The artist Francisco Goya (played by a relaxed Stellan Skarsgård) provides the eyes through which we view this film's dark story. Scripted by Forman and Jean-Claude Carrière (who previously collaborated for yet another 18th-century tale, "Valmont"), it follows the artist's beautiful young muse Inés (Natalie Portman) as she is falsely accused of heresy by a scheming Inquisition authority, Brother Lorenzo (Javier Bardem). She is arrested and tortured, while Goya and her family desperately intercede on her behalf. After a 15-year gap in the narrative, the film jumps ahead for a strange, disjointed third act.
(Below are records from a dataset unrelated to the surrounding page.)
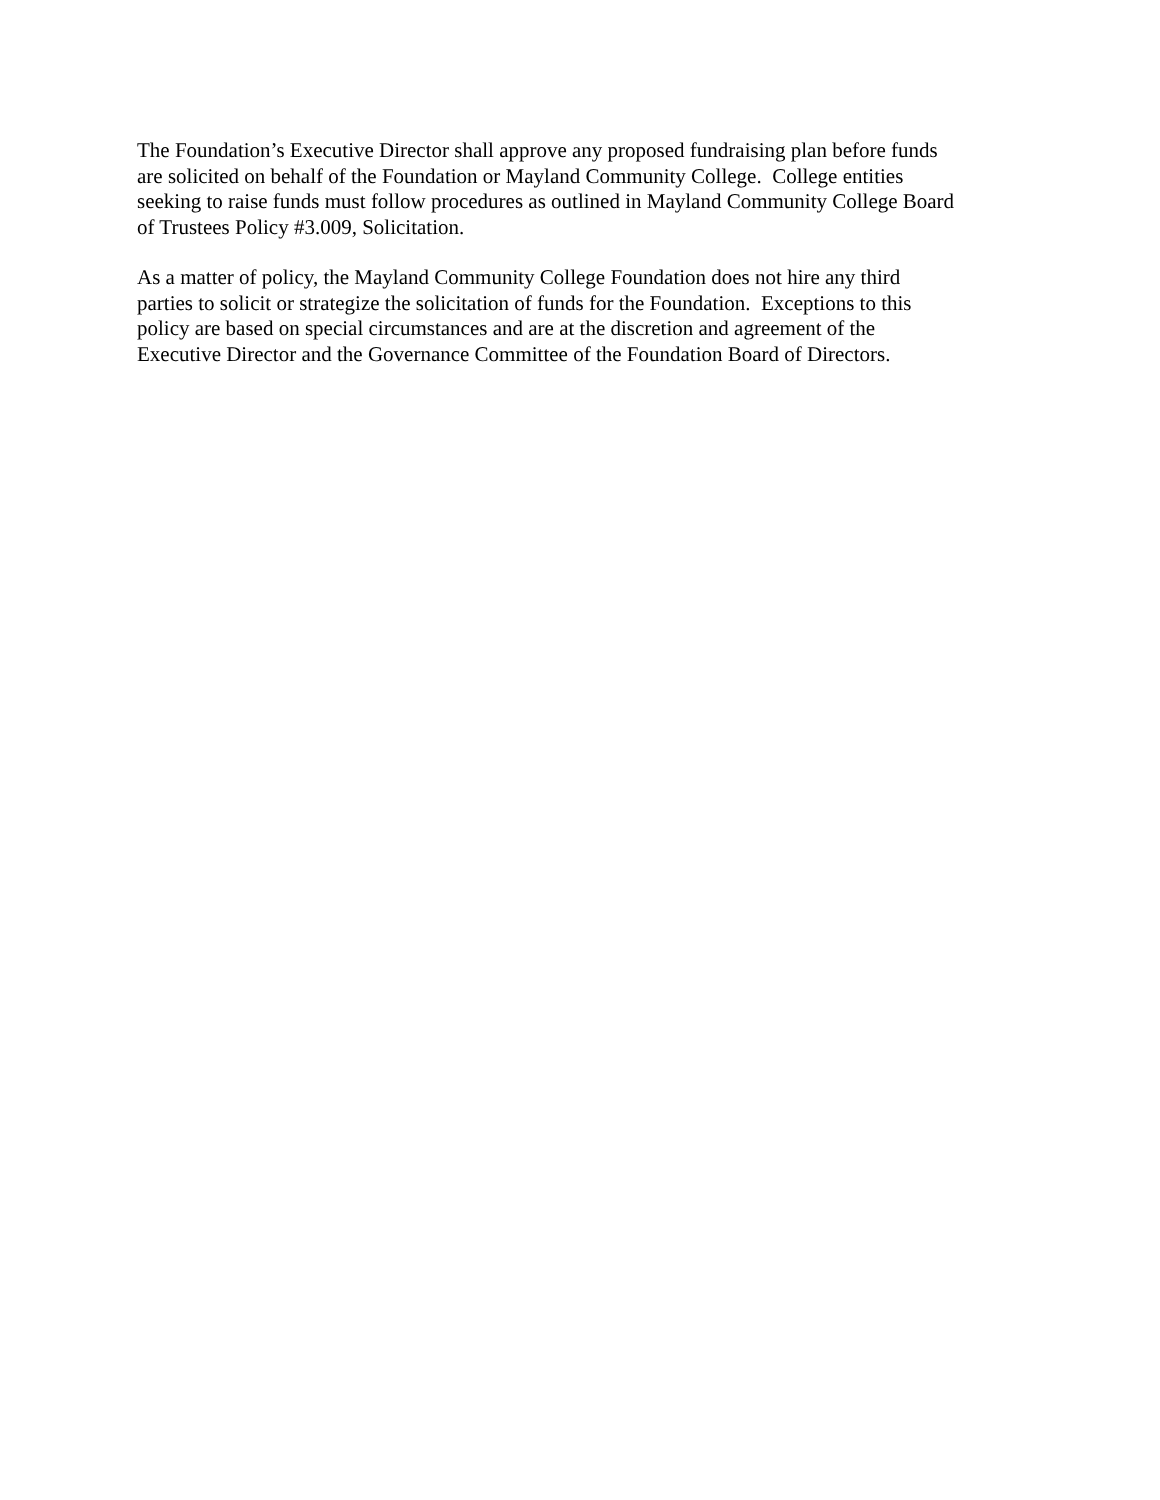The Foundation’s Executive Director shall approve any proposed fundraising plan before funds
are solicited on behalf of the Foundation or Mayland Community College. College entities
seeking to raise funds must follow procedures as outlined in Mayland Community College Board
of Trustees Policy #3.009, Solicitation.
As a matter of policy, the Mayland Community College Foundation does not hire any third
parties to solicit or strategize the solicitation of funds for the Foundation. Exceptions to this
policy are based on special circumstances and are at the discretion and agreement of the
Executive Director and the Governance Committee of the Foundation Board of Directors.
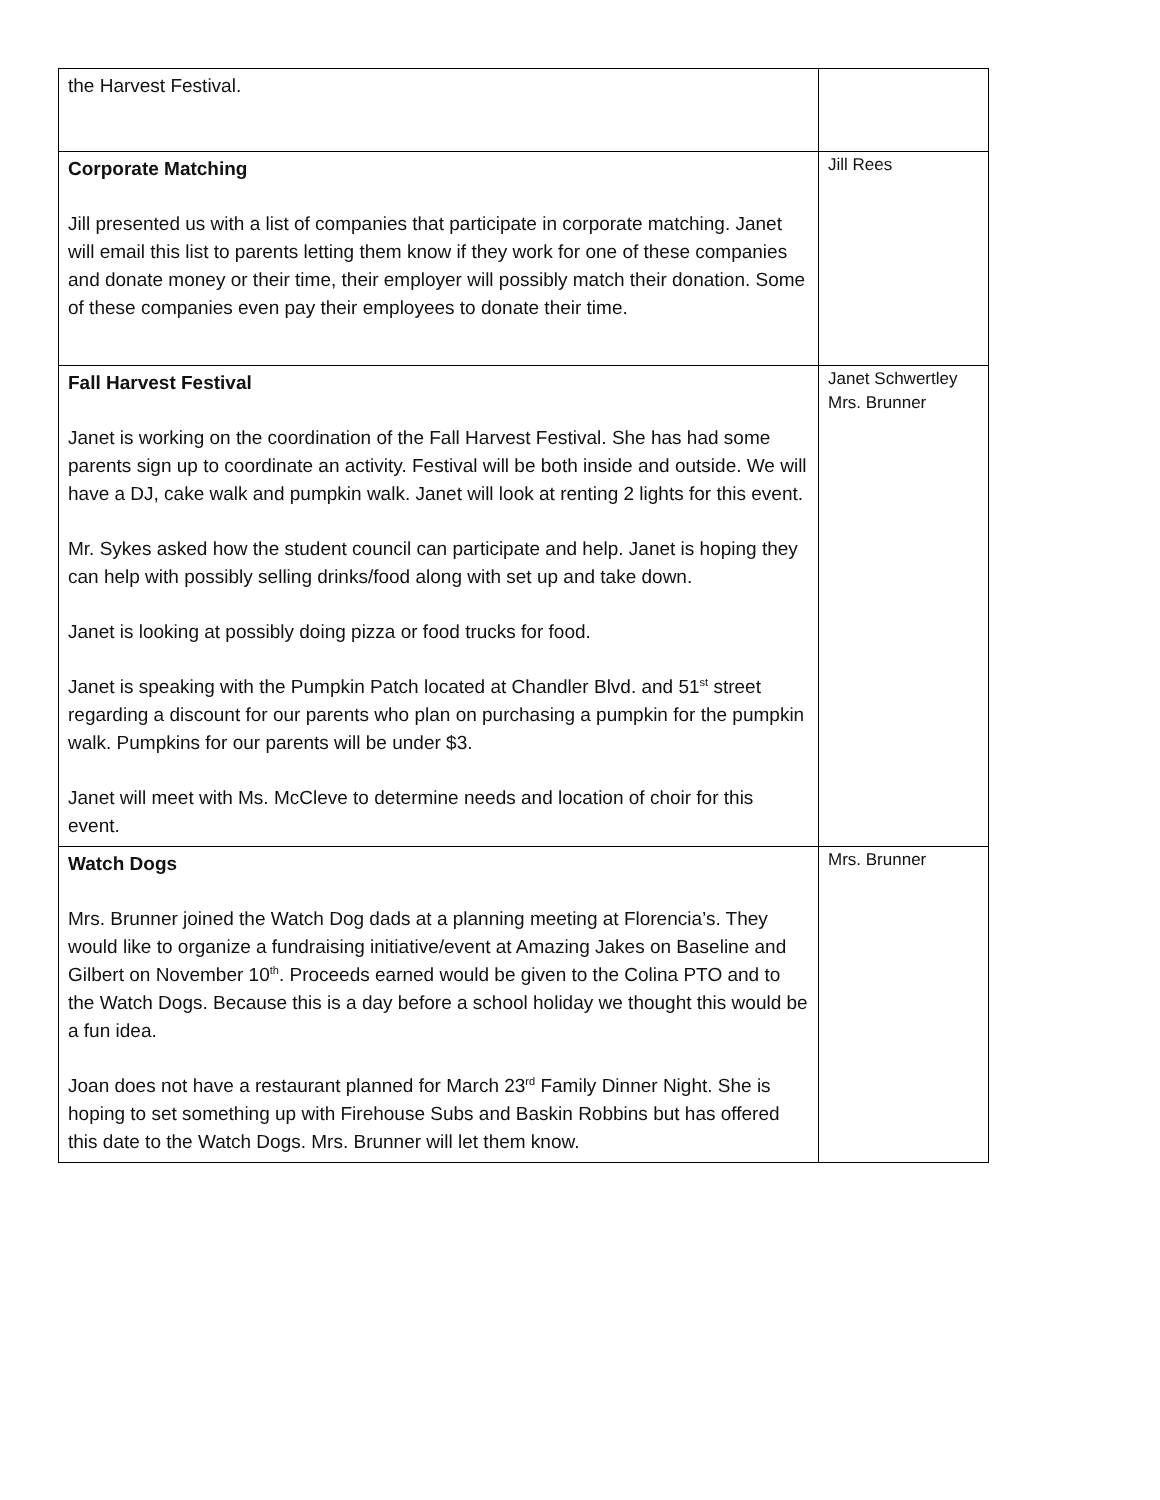| the Harvest Festival. | |
| Corporate Matching Jill presented us with a list of companies that participate in corporate matching. Janet will email this list to parents letting them know if they work for one of these companies and donate money or their time, their employer will possibly match their donation. Some of these companies even pay their employees to donate their time. | Jill Rees |
| Fall Harvest Festival Janet is working on the coordination of the Fall Harvest Festival. She has had some parents sign up to coordinate an activity. Festival will be both inside and outside. We will have a DJ, cake walk and pumpkin walk. Janet will look at renting 2 lights for this event. Mr. Sykes asked how the student council can participate and help. Janet is hoping they can help with possibly selling drinks/food along with set up and take down. Janet is looking at possibly doing pizza or food trucks for food. Janet is speaking with the Pumpkin Patch located at Chandler Blvd. and 51<sup>st</sup> street regarding a discount for our parents who plan on purchasing a pumpkin for the pumpkin walk. Pumpkins for our parents will be under $3. Janet will meet with Ms. McCleve to determine needs and location of choir for this event. | Janet Schwertley Mrs. Brunner |
| Watch Dogs Mrs. Brunner joined the Watch Dog dads at a planning meeting at Florencia’s. They would like to organize a fundraising initiative/event at Amazing Jakes on Baseline and Gilbert on November 10<sup>th</sup>. Proceeds earned would be given to the Colina PTO and to the Watch Dogs. Because this is a day before a school holiday we thought this would be a fun idea. Joan does not have a restaurant planned for March 23<sup>rd</sup> Family Dinner Night. She is hoping to set something up with Firehouse Subs and Baskin Robbins but has offered this date to the Watch Dogs. Mrs. Brunner will let them know. | Mrs. Brunner |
"Goya's Ghosts" looks beautiful (shot by Spanish cinematographer Javier Aguirresarobe) with its soft light and etched-gray tones; the actors' faces glow in the candlelight like oil paintings. And its level of detail is intriguing: We're shown the intricate process of making an engraving, and an unforgettable image of Goya at work in his studio, wearing a hat rigged up with candles around its brim.

But despite the actors' valiant work, "Goya's Ghosts" is unsatisfying. Though a potentially fascinating character, Goya himself is mostly an observer, placed between a hideous villain and an innocent young woman. Bardem and Portman, stuck playing extreme types, can't overcome the script's limitations (though Bardem is a pleasure to watch, hissing and purring in his oily evilness). The huge jump in the storytelling seems frustratingly random, and a subplot near the end (involving a second character played by Portman) feels contrived and unnecessary.

Those who love historical drama may well find much to appreciate here, despite the film's limitations; the scenery alone (the film was shot at various locations in Spain, many of them breathtaking) is worth a look. But ultimately "Goya's Ghosts" left me wanting to watch "Amadeus" again, for the pleasure of a story well told.